Sunday, September 18, 2011

“La verità in cimento” (Truth in chaos) by Jean-Christophe Spinosi


This is Vivaldi’s satirical family soap opera with Jerry Springer scale.

The singing methods in the late Baroque era opera is highly stylized. Especially Vivaldi goes extreme in the area. His music including his instrumental works is very instinctive, elaborate and flamboyantly playful. You can expect unexpected notes, sounds and tunes from his music. And he wrote many beautiful, memorable, sensationally captivating melodies. These are the reasons why his music is timelessly refreshing.

This production was produced in 2003 and this is the first opera recording for Jean-Christophe Spinosi. As always, he plays Vivaldi as he plays rock’n roll. Classical musical conductors generally tend to be older with conservative sounds so it’s nice to hear someone like him playing younger, athletic and refreshing sounds, which are very well suited for Vivaldi’s musical style.

But I have to give a minus point for his orchestration in this production. His orchestration is thinner and too light to the degree that feels like it used only little base instruments compare to his later Vivaldi operas. It also does not have the concentrative focus as much as his other works.

Some of the singers sung very well and the rest has some problems.

Philippe Jaroussky sung Salim very well with the pristine, pure - almost with the voice of boy soprano-like - innocence.

Sarah Mingardo who sung Melindo has very fine and light beautiful contralto voice. Though I’ve listened to her very little before, she sung much better and richer in these other recordings than in this production.

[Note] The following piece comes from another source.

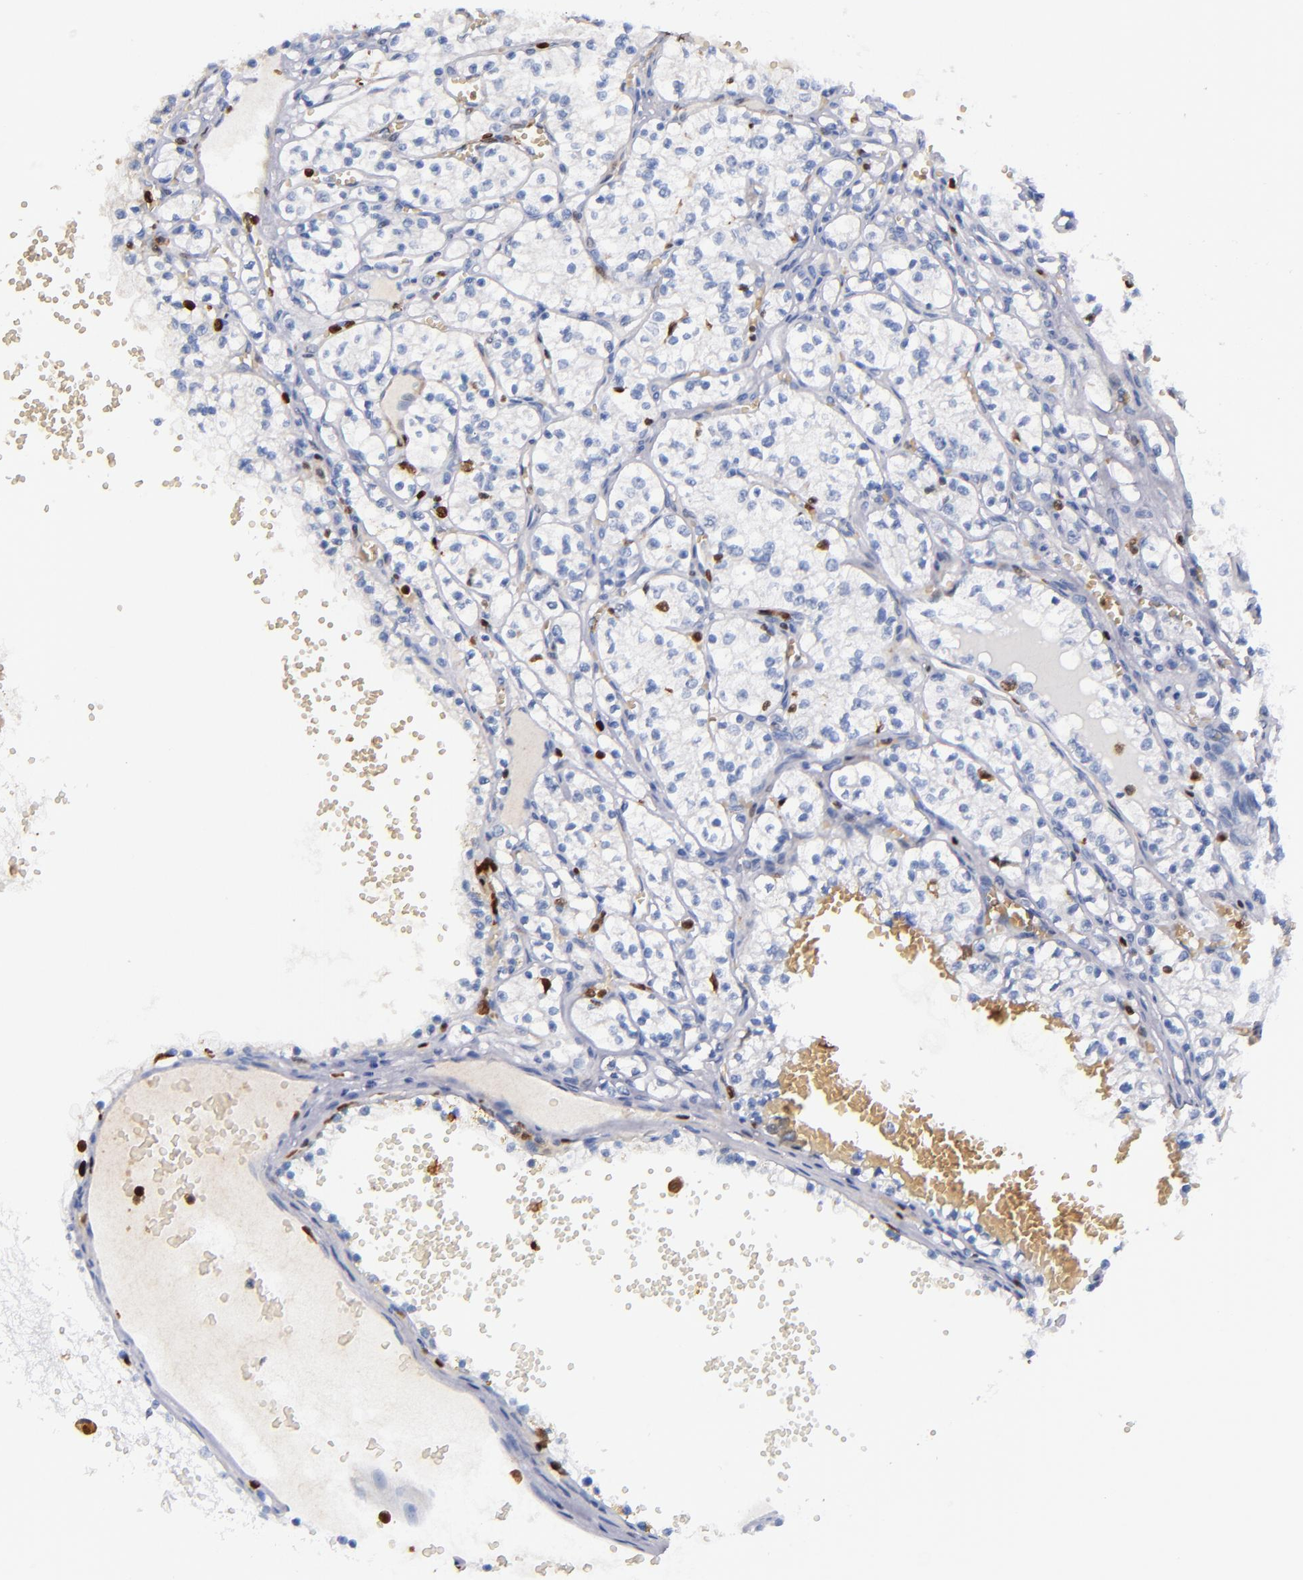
{"staining": {"intensity": "negative", "quantity": "none", "location": "none"}, "tissue": "renal cancer", "cell_type": "Tumor cells", "image_type": "cancer", "snomed": [{"axis": "morphology", "description": "Adenocarcinoma, NOS"}, {"axis": "topography", "description": "Kidney"}], "caption": "The photomicrograph displays no significant staining in tumor cells of adenocarcinoma (renal).", "gene": "S100A4", "patient": {"sex": "male", "age": 61}}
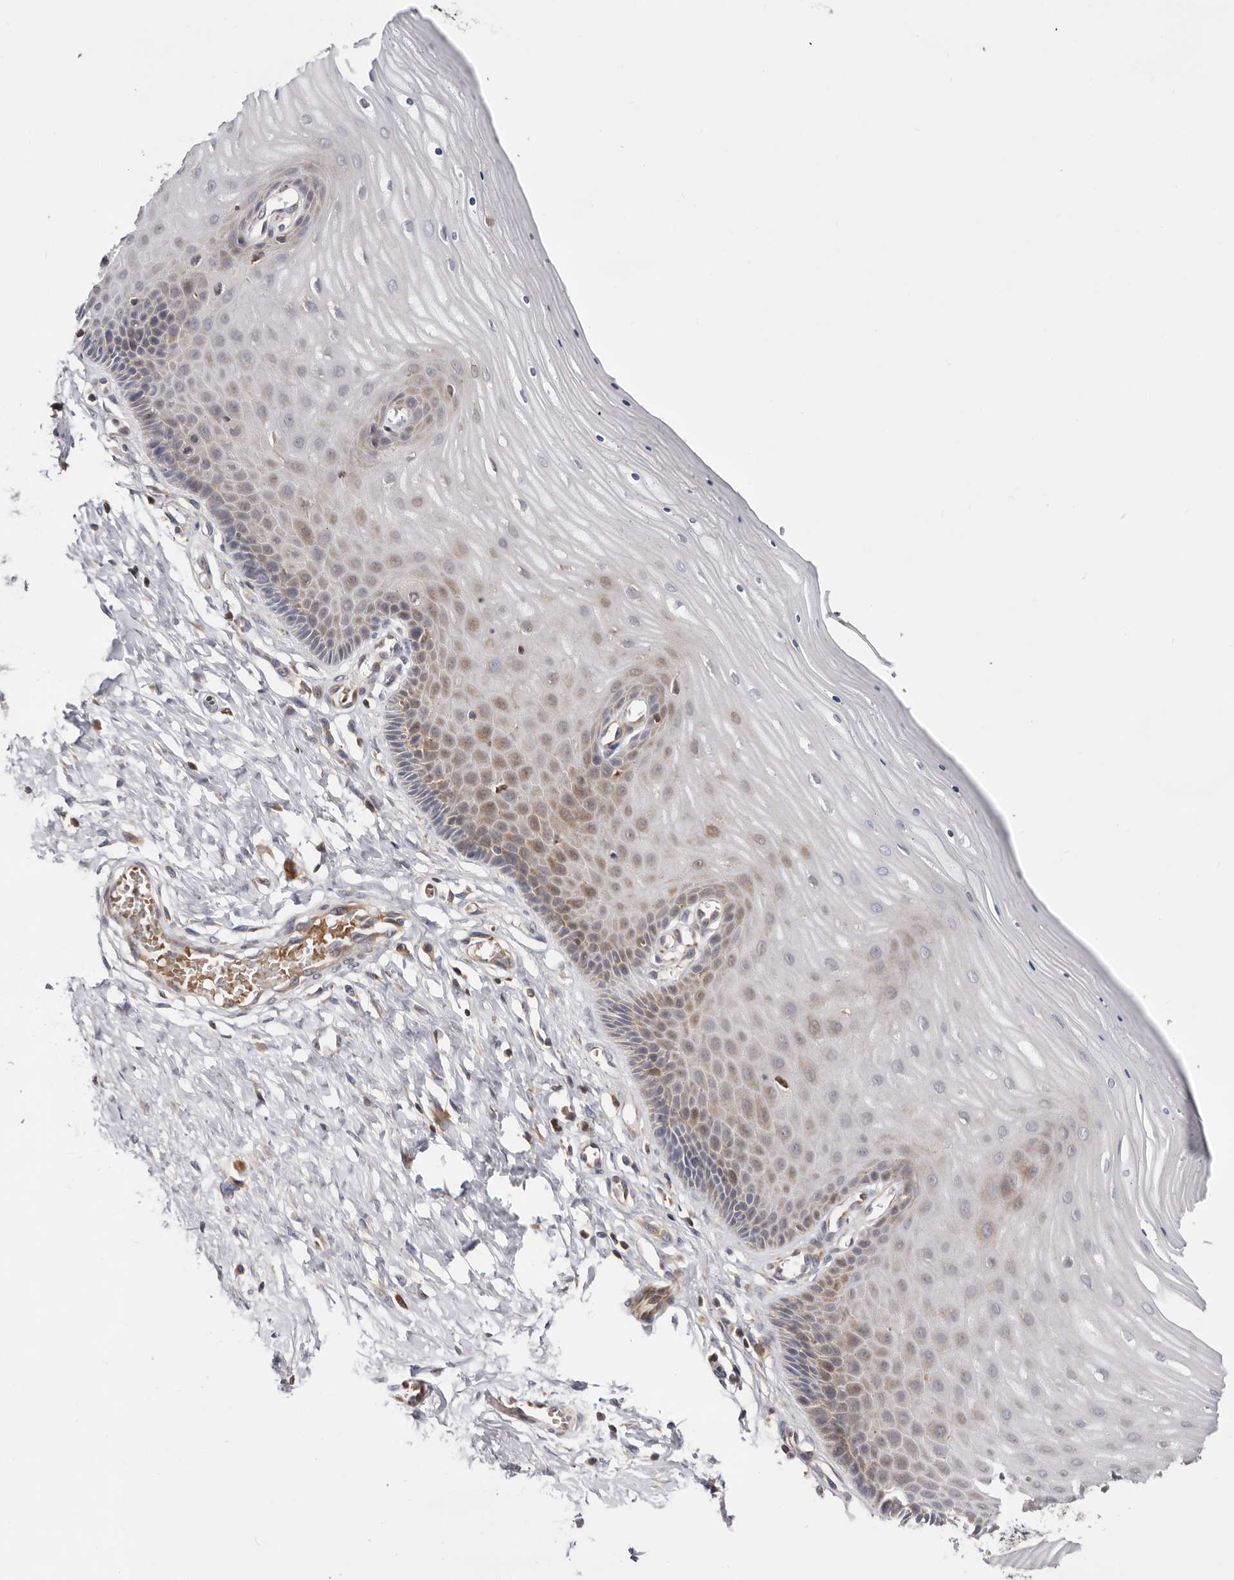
{"staining": {"intensity": "weak", "quantity": "<25%", "location": "cytoplasmic/membranous"}, "tissue": "cervix", "cell_type": "Glandular cells", "image_type": "normal", "snomed": [{"axis": "morphology", "description": "Normal tissue, NOS"}, {"axis": "topography", "description": "Cervix"}], "caption": "Immunohistochemistry (IHC) micrograph of normal cervix: human cervix stained with DAB (3,3'-diaminobenzidine) reveals no significant protein positivity in glandular cells.", "gene": "RNF213", "patient": {"sex": "female", "age": 55}}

Gemma Beltagnolli sung coquettish, ambiguous Roxane with beautiful butterfly-like light soprano voice. Her voice was too light and her expression was shallow. This role is much more complicated than the surface which requires little more weight and realism.

Guilemette Laurens who sung Rustina has very beautiful light mezzo-soprano voice. She sung the naive wife with the simplicity and sensitive delicacy.

Anthony Rolf Johnson as Mamud sung well with very good tenor voice, though his voice is little thinner than I prefer.

The best singer in this production is contralto, Nathalie Stutzmann who sung Damira.

There are very interesting things about her voice. Her voice is light but somewhat dark, low and sounds very monotonic. And yet, it also sounds expressive. Damira is very complicated role. She has the patience of a yacht sailor who navigates and steers through ever changing winds. She is calculative and manipulative but also carries the blend of coldness and warmth by which she gains trust from others. And Nathalie Stutzmann’s singing expressed all these complicated qualities.